映画「ツォツイ」観てきましたよ。 話題にはなるけどたいしたことない作品もある中で、観応えのあるさすがにいくつもの賞を取っただけのことはある映画ですね。一人ひとりの力至らない現実を再認識させられると共に、一人ひとりの人間、そして人々の持つ可能性と希望。今からでも間に合う、やり直し、人生も社会もという希望も感じさせてくれました。
 で、観ていての雑感というレベルのものだけどここに書きます。
 
 映画の中のシーンで何回も、また時間的にも結構長く扱われていたので私と同様、監督も重要に思っていたんだと思うけど“名前”のことが印象に残りました。
 もともとツォツイというのは現地の言葉で“不良”という意味であって主人公の名前ではありません。
仲間から問われても答えない、触れることを避ける。映画を観ている私にはフラッシュバックでその理由を見せてくれていましたが、それから逃れるように、名前に触れなかった。
 でも終わりの、これからの人生大変なことがまだまだあるんだろうなと思わせるラストでは、同時に自分の名前、自分の人生と向き合い、きっとその困難を乗り越えていくだろうと希望を持たせてくれる終わり方でした。

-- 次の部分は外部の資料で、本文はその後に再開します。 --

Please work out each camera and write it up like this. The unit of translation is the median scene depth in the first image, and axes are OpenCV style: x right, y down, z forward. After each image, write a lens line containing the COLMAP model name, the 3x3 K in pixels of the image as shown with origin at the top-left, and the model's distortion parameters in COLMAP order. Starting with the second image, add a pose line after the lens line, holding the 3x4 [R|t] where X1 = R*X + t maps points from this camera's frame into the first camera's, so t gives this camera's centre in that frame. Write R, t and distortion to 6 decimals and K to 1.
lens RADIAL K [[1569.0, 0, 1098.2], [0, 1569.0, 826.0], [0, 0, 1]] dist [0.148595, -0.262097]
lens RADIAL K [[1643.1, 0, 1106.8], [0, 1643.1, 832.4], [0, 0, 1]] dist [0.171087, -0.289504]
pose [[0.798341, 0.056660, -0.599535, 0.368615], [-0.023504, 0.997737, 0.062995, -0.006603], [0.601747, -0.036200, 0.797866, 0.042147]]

 この“名前”に対するこだわりでは「過去のない男」を思い出しました。
暴漢に襲われ記憶喪失した男が、それでも生きていく時に、救世軍の救済活動を受ける時、ただ一方的に受けるのではなく名前を教えるようにこだわる。そのことによって対等になるんだということを良く感じさせてくれるシーンがありました。
 確かに相手との関係を築く時でなければむやみに名前を明かしたりはしないなと思います。

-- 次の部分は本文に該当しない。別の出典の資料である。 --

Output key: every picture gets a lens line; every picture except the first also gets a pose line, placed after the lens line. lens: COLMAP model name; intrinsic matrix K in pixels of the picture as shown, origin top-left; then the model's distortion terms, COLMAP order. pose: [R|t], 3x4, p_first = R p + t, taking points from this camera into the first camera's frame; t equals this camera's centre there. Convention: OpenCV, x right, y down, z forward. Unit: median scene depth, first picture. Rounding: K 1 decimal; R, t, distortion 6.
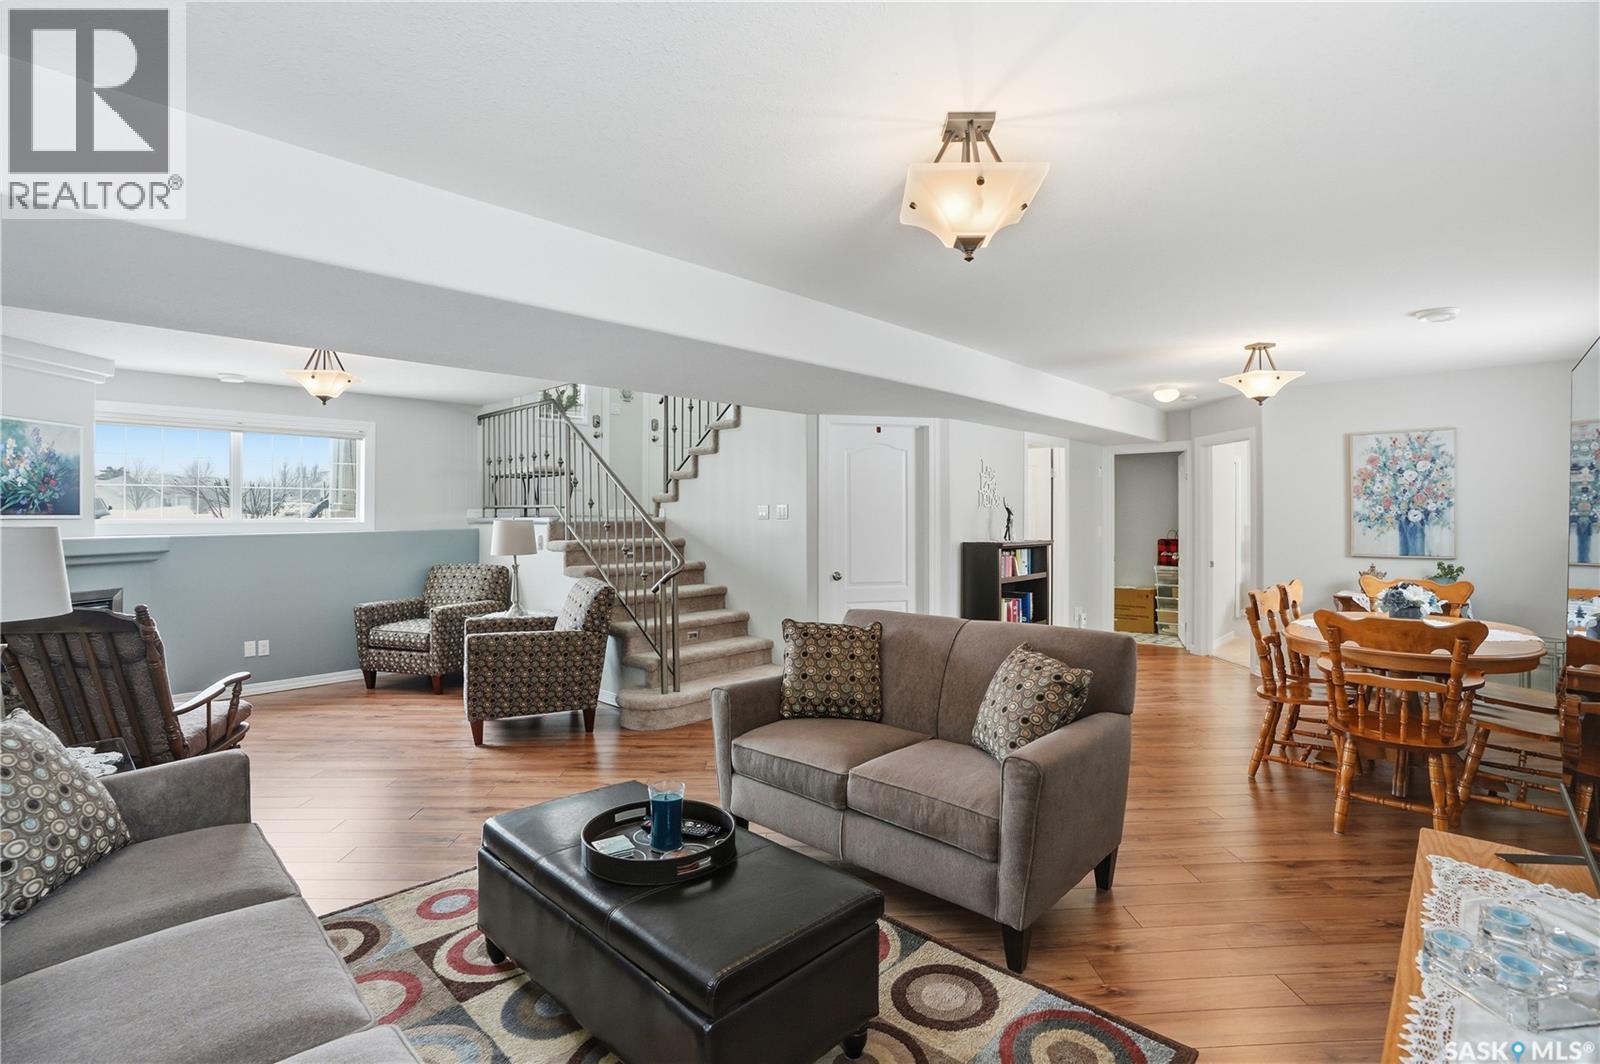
lens RADIAL K [[753.9, 0, 801.0], [0, 753.9, 512.2], [0, 0, 1]] dist [-0.067019, 0.027099]
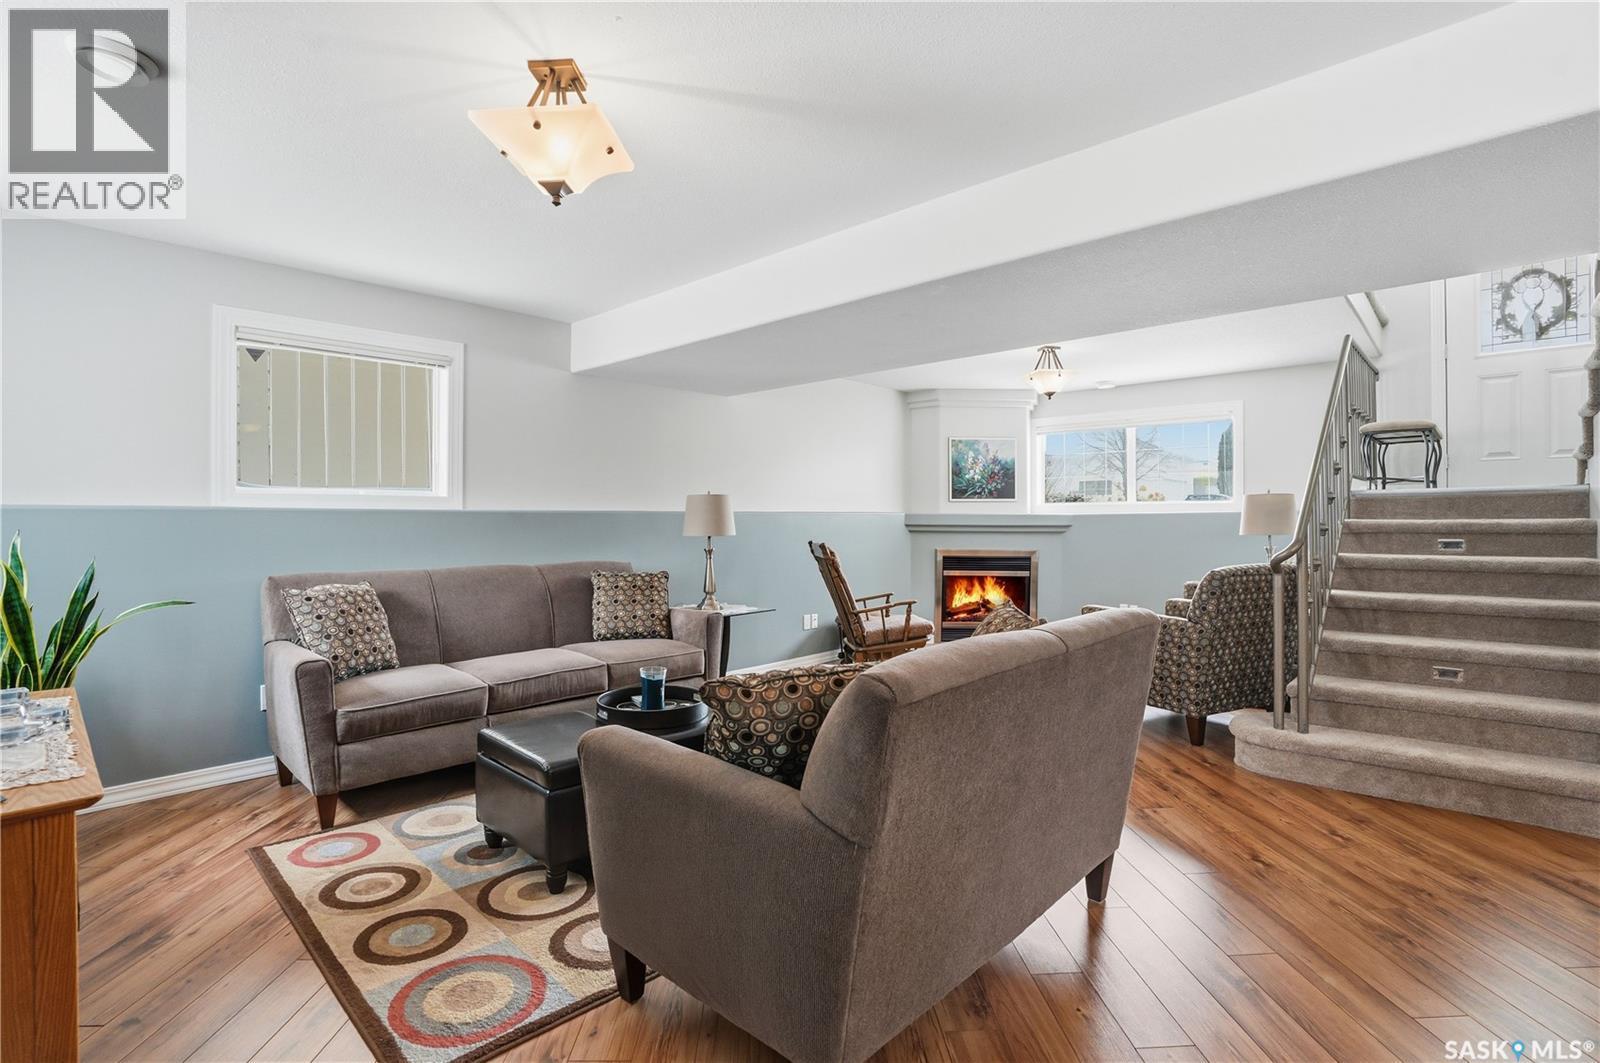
lens RADIAL K [[753.9, 0, 801.0], [0, 753.9, 511.7], [0, 0, 1]] dist [-0.067019, 0.027099]
pose [[0.004362, -0.007121, -0.999965, 0.483139], [0.006292, 0.999955, -0.007093, 0.035190], [0.999971, -0.006260, 0.004407, 0.504736]]
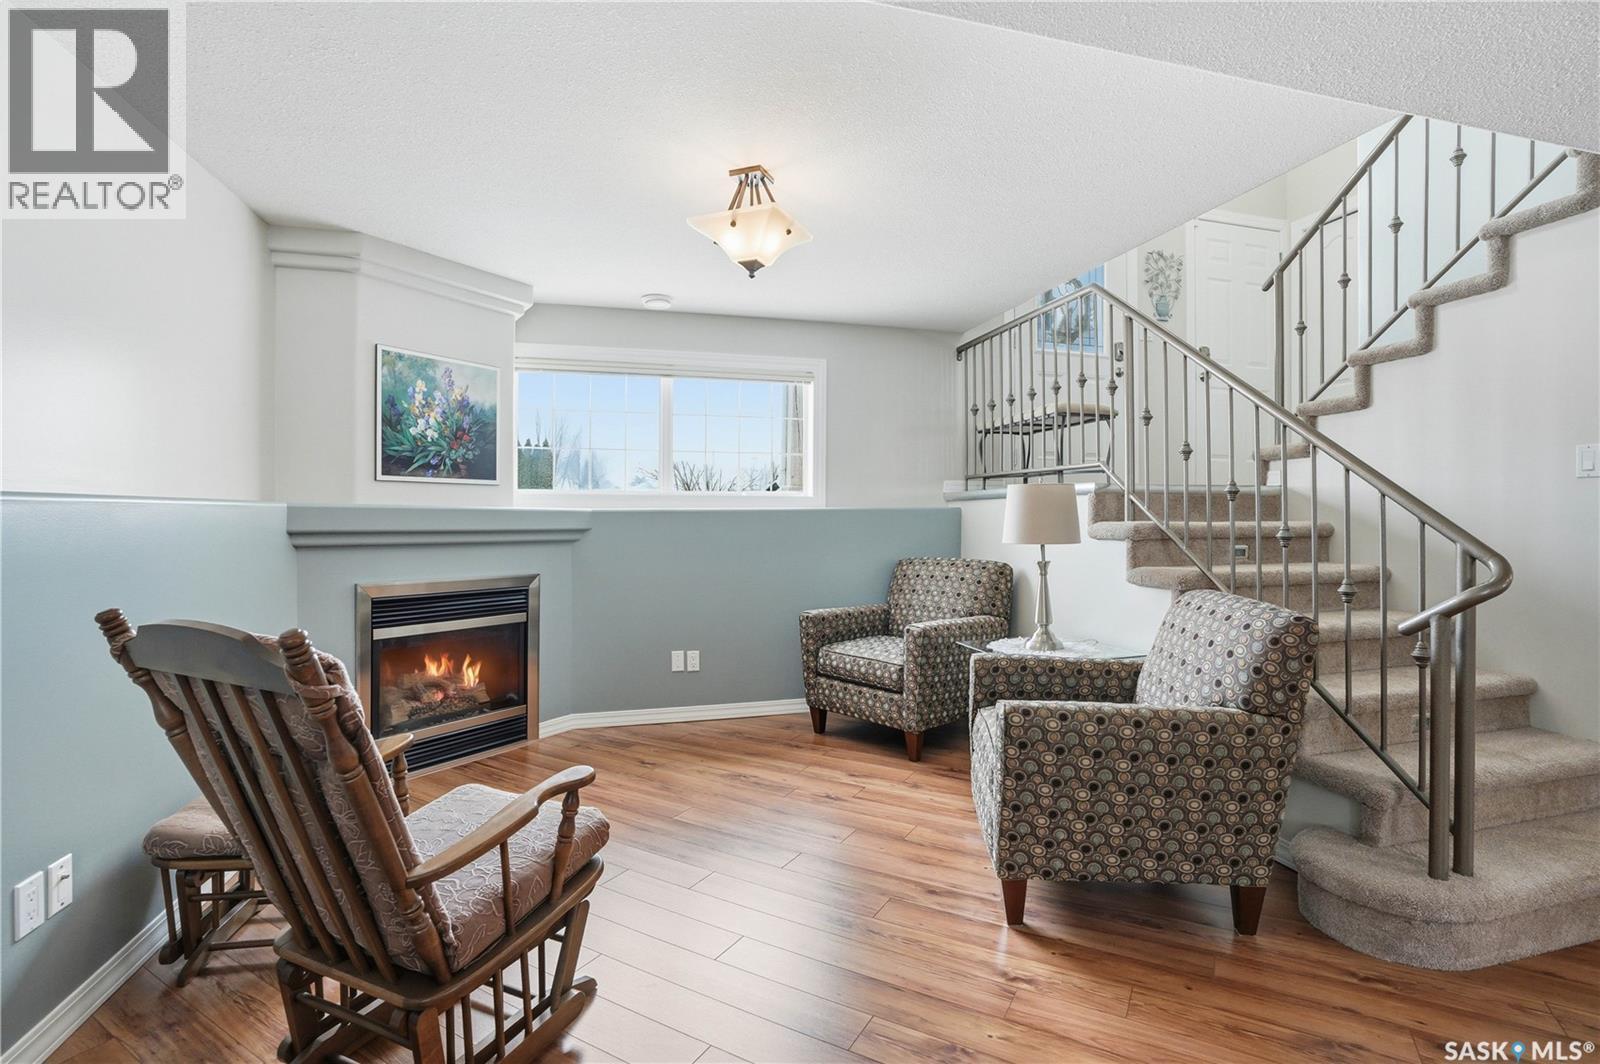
lens RADIAL K [[753.9, 0, 801.0], [0, 753.9, 512.2], [0, 0, 1]] dist [-0.067019, 0.027099]
pose [[0.852193, 0.001623, -0.523225, -0.255329], [-0.001959, 0.999998, -0.000090, 0.034909], [0.523224, 0.001102, 0.852195, 0.432705]]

決して派手な映画ではないし、美男美女が出ているわけではないけれど、この映画もお奨めかな。
じっくりと観ることができる作品です。最近のアキ・カウリスマキ監督の「街のあかり」もそうだったけど、まるで一枚の絵画を見るかのような光の感じが素敵です。

 フォークルの「悲しくてやりきれない」「イムジン川」のリアルタイムのころ、在日の青年が本名を明かすか明かさないかがラジオ番組でやり取りされたことがあって、(馬鹿な)日本人の青年が“たかが名前”・・・などと言うのであきれたことがありました。 自分の名前、特に個人や国、民族としてのアイデンティティのかかった時、明かすことによっての不利益などのことがわからないのかなぁとおもったことを思い出します。 地名人名は“文化”だと思います。
意味があるから、戦前の日本が朝鮮で創氏改名をさせたのだと思いますけどねぇ。